Source material |
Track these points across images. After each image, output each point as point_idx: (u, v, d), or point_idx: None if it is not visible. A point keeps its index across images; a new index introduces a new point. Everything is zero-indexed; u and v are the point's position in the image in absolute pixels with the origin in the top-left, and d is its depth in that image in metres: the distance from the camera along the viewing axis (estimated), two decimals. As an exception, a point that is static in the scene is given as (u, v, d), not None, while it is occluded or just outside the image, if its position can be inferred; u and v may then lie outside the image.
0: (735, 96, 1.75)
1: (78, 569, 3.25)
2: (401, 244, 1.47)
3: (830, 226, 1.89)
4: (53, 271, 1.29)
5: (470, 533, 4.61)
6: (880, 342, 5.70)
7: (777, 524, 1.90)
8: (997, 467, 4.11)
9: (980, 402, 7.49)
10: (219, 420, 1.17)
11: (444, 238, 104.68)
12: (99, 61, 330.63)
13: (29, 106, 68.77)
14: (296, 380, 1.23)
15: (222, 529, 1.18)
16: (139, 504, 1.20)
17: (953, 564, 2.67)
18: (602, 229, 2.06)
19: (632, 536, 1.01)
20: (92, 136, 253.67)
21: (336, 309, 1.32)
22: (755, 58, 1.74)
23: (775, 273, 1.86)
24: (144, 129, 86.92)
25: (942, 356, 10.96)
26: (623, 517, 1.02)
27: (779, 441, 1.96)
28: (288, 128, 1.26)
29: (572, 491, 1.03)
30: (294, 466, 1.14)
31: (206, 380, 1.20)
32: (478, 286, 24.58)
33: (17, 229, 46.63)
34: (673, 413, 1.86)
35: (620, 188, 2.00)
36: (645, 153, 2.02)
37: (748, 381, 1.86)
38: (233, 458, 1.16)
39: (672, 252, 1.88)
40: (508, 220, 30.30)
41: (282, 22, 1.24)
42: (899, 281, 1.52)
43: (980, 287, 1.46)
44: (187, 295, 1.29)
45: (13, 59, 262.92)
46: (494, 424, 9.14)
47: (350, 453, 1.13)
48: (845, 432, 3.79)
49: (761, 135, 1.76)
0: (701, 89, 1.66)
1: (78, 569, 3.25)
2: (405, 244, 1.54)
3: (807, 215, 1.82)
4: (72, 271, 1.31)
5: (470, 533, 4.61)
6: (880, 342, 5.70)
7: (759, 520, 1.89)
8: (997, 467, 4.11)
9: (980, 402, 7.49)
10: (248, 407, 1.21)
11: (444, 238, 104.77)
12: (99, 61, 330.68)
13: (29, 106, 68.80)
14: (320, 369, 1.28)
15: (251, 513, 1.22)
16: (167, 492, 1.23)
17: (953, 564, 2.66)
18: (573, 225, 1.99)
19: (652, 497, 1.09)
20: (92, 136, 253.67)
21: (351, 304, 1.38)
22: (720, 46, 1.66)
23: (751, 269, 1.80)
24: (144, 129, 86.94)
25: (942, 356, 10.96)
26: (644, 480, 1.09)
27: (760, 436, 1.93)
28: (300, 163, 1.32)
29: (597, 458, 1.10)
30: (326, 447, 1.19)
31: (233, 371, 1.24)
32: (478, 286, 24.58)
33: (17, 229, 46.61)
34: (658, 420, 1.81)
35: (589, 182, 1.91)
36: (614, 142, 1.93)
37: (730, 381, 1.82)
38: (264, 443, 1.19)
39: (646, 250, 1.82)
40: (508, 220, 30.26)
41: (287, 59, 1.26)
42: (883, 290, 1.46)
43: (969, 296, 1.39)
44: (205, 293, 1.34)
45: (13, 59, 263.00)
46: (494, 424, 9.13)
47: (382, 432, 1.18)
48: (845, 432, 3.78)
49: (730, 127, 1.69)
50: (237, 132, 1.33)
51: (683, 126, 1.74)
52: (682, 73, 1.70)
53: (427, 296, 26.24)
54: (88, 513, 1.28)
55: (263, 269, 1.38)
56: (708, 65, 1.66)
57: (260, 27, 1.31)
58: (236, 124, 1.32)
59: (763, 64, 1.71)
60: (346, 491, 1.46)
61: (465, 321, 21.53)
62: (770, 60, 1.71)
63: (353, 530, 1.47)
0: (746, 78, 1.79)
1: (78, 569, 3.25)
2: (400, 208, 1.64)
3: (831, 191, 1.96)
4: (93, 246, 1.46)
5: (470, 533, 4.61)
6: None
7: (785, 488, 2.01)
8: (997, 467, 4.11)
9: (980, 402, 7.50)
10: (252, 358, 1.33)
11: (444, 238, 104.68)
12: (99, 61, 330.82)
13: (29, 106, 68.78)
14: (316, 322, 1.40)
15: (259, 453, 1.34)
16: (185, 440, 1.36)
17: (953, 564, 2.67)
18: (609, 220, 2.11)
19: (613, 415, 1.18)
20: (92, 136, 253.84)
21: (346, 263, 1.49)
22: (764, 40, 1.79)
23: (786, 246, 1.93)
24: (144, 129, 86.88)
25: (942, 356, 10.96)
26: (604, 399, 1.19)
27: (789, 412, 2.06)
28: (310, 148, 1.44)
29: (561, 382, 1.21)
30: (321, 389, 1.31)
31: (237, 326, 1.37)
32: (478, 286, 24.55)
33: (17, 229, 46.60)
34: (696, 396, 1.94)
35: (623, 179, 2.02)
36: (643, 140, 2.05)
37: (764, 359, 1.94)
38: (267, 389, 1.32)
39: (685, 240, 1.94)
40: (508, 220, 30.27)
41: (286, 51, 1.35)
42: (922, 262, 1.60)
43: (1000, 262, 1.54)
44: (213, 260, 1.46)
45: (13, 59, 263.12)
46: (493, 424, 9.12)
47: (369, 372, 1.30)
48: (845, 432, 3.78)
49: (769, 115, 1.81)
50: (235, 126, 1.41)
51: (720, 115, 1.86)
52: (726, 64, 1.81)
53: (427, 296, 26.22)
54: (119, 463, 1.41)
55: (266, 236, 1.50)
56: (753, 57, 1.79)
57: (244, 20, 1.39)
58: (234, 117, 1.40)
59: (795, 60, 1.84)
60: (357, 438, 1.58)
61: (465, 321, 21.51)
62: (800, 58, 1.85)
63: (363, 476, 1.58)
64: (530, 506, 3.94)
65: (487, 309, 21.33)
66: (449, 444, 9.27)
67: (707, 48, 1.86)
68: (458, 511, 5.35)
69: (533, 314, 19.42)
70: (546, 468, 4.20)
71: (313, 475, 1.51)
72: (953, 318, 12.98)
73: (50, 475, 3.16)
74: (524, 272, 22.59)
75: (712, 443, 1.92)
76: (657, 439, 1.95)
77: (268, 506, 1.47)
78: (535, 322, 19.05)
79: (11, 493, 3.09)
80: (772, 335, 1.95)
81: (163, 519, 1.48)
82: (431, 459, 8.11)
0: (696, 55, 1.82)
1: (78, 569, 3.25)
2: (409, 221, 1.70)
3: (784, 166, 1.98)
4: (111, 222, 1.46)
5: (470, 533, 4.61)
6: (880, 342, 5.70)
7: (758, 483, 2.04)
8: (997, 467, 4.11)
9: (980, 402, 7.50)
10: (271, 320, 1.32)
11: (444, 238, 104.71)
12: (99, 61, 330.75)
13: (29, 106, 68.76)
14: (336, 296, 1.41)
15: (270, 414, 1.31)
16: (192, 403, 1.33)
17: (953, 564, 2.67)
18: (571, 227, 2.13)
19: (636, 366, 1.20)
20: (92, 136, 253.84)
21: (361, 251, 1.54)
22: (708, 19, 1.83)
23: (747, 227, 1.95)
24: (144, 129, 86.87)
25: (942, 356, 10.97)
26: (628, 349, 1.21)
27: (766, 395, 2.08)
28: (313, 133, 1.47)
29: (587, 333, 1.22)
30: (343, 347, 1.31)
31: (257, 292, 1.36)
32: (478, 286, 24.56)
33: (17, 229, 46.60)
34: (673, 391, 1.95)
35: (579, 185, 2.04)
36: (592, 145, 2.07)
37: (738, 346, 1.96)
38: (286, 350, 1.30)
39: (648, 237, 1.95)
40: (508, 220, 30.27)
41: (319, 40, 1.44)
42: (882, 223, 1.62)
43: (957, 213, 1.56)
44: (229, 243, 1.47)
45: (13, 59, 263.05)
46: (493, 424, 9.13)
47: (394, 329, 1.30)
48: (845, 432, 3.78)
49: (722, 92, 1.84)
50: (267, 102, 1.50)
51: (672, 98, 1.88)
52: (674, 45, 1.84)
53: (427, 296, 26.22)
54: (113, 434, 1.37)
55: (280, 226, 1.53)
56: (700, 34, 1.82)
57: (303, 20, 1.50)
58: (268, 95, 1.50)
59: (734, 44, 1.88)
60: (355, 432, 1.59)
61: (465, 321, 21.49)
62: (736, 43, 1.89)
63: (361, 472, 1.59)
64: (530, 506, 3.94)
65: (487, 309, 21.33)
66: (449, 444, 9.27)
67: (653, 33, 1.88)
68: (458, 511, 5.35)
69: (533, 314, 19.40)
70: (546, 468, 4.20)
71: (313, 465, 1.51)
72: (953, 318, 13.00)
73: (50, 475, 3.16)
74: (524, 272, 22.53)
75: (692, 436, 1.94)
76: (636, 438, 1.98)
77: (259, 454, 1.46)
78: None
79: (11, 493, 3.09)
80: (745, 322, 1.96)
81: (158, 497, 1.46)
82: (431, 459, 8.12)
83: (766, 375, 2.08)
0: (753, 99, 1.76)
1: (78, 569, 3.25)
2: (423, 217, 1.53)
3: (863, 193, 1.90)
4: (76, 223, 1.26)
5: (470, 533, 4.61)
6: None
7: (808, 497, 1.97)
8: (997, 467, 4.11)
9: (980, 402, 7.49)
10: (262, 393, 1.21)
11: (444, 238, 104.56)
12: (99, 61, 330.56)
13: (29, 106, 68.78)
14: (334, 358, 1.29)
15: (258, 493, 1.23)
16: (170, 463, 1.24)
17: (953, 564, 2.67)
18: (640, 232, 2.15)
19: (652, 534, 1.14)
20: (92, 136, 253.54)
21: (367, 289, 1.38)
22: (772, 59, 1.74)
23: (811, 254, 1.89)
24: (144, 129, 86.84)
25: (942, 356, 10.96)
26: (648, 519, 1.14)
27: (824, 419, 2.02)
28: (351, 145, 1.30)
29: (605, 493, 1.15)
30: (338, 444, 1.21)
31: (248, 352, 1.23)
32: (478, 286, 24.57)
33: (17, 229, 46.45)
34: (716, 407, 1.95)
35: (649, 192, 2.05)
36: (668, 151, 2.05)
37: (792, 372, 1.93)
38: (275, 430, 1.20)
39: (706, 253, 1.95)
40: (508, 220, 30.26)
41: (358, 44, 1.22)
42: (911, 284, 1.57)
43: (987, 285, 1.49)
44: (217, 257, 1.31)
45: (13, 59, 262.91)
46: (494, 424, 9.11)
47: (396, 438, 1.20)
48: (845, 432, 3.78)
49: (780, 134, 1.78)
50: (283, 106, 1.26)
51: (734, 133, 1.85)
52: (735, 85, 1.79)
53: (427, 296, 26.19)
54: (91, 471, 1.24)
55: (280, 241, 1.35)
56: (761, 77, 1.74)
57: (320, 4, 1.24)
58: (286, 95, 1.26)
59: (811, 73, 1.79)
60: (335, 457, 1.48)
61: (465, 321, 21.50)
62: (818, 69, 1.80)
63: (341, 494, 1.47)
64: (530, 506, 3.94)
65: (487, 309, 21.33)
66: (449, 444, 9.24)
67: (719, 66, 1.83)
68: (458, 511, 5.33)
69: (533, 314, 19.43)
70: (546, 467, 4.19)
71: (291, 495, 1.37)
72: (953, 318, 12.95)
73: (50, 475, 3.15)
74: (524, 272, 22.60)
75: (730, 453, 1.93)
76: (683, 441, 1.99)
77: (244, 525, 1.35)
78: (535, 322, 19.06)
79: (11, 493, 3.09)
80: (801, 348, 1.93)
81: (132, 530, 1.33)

What to do | Look above for the line with "38: (233, 458, 1.16)" and the line with "24: (144, 129, 86.94)". Retype those two lines and every line between them exactly, adding nothing.

Result of this task |
38: (233, 458, 1.16)
39: (672, 252, 1.88)
40: (508, 220, 30.30)
41: (282, 22, 1.24)
42: (899, 281, 1.52)
43: (980, 287, 1.46)
44: (187, 295, 1.29)
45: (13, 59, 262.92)
46: (494, 424, 9.14)
47: (350, 453, 1.13)
48: (845, 432, 3.79)
49: (761, 135, 1.76)
0: (701, 89, 1.66)
1: (78, 569, 3.25)
2: (405, 244, 1.54)
3: (807, 215, 1.82)
4: (72, 271, 1.31)
5: (470, 533, 4.61)
6: (880, 342, 5.70)
7: (759, 520, 1.89)
8: (997, 467, 4.11)
9: (980, 402, 7.49)
10: (248, 407, 1.21)
11: (444, 238, 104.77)
12: (99, 61, 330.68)
13: (29, 106, 68.80)
14: (320, 369, 1.28)
15: (251, 513, 1.22)
16: (167, 492, 1.23)
17: (953, 564, 2.66)
18: (573, 225, 1.99)
19: (652, 497, 1.09)
20: (92, 136, 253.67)
21: (351, 304, 1.38)
22: (720, 46, 1.66)
23: (751, 269, 1.80)
24: (144, 129, 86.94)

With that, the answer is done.